By Awais Saleem, IANS,
Islamabad : Of the 20 million people displaced by floods in Pakistan, at least 10 percent are facing serious health risks as hundreds of skin disease and diarrhoea cases have been detected in the flood-hit areas across the country.
Amidst reports of a cholera outbreak in Khyber-Pakhtunkhwa province, two cases have been reported and samples collected for tests by the World Health Organisation (WHO).
“However, they cannot be called cholera patients at this stage but cases of acute diarrhoea,” sources told IANS.
There is a serious threat of an outbreak of communicable water-borne diseases in relief camps because health facilities in the make-shift camps are insufficient to address the huge demand.
The lack of safe drinking water and unhygienic living conditions is making the situation even worse, they said.
Several districts in Sindh, Punjab and Balochistan are facing a scarcity of safe drinking water and cases of gastroenteritis have increased in the rainy season. The floods and the huge number of displaced people have only multiplied the number of cases.

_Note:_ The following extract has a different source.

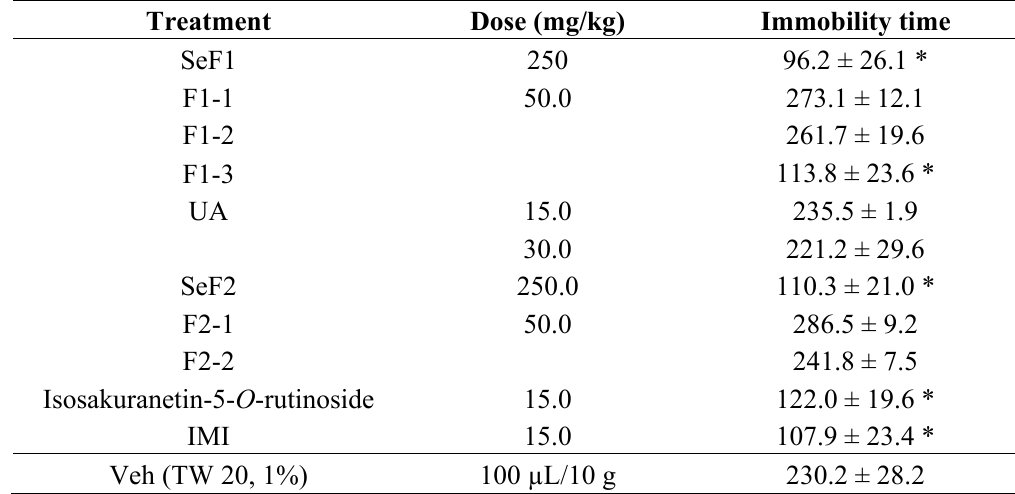
Table 1. Effect produced by different fractions and compounds separated from SeF1 and SeF2 on immobility time in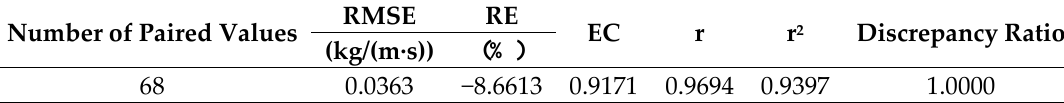
Table 1. Statistical criteria values of Nestos River (manual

Donor agencies, supervised by the ministry of health and WHO, are working hard to meet the needs of the displaced people. As many as 15 diarrhoeal treatment centres have been set up in flood-hit areas, in addition to mobile healthcare units.
While free drugs for malaria are being distributed among the people, the health ministry has asked the Unicef to provide half a million “long-lasting” mosquito-nets to protect the flood victims against malaria.
The sources, however, said these will have to be imported because such nets are unavailable in Pakistan, while only two local companies manufacture tablets for malaria control.
Federal Health Secretary Khushnood Akhtar Lashari told IANS that over 150 tonnes of medicines have been dispatched to flood-ravaged areas. The health risk was being compounded by displacement of people in such large numbers as well as inaccessibility in certain areas, he said.